Extensions of Bohrs Model

The Bohr model also remains useful in predicting the properties of "hydrogenic" electrons bound to donor impurity ions in semiconductors. This analysis explains how the carrier concentrations and electrical conductivities of industrial semiconductors are related to the intentionally introduced donor and acceptor impurity concentrations, Nd and Na, respectively. The additional ideas needed are of the relative dielectric constant of the semiconductor and the "effective mass" that an electron exhibits as it moves in a semiconductor.

The Bohr model is also useful in analyzing the optical spectra of semiconductors exposed to radiation, having energy E = he/X > Eg which produces electron-hole pairs. (Eg is the symbol for the "energy gap" of a semiconductor, which is typically about 1 eV.) It is found that such electrons and holes, attracted by the Coulomb force, momentarily orbit around each other, described by the mathematics of the Bohr model, and emit photons whose energies are predicted by the relevant Bohr model.
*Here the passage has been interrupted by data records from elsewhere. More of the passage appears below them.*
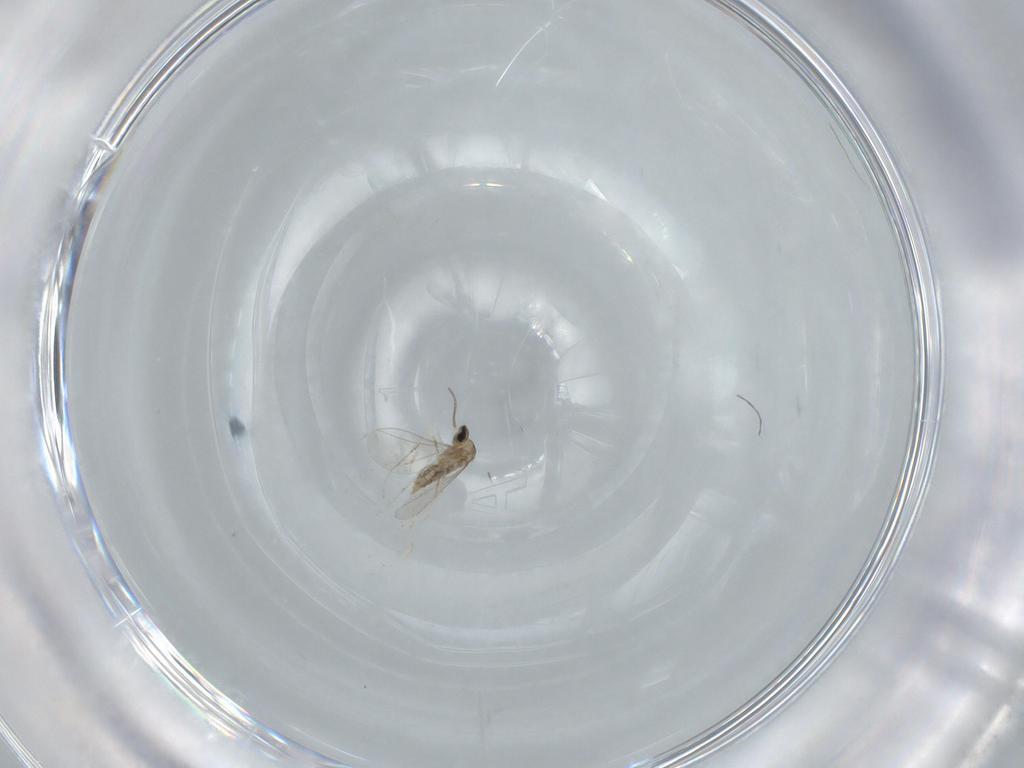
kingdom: Animalia
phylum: Arthropoda
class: Insecta
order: Diptera
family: Cecidomyiidae
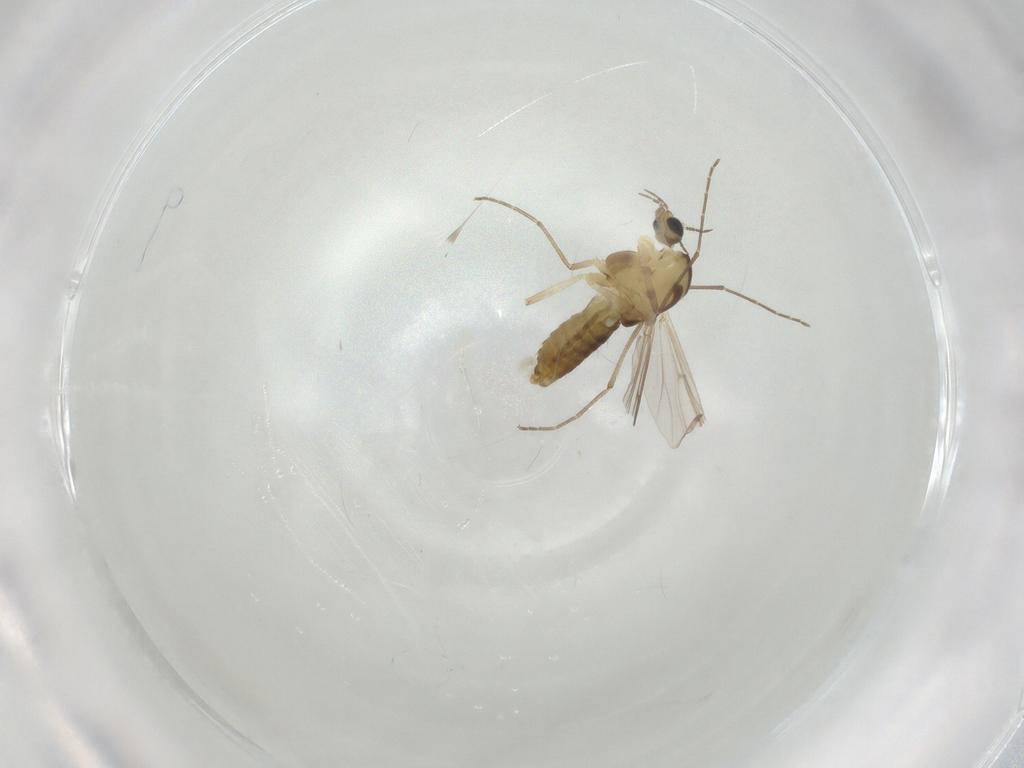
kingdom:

Such states, called "excitons", are well documented in experiments measuring the spectra of fluorescent light from optically irradiated semiconductors.

A relevant topic in nanophysics is the alteration, from the exciton spectrum, of the fluorescent light emitted by a semiconductor particle as its size, L, is reduced. It is found that the correct light emission wavelengths for small sample sizes L, are obtained from the energies of electrons and holes contained in three-dimensional potentials, using the Schrodinger equation. This understanding is the basis for the behavior of "quantum dots", marketed as fluorescent markers in biological experiments, as will be described below.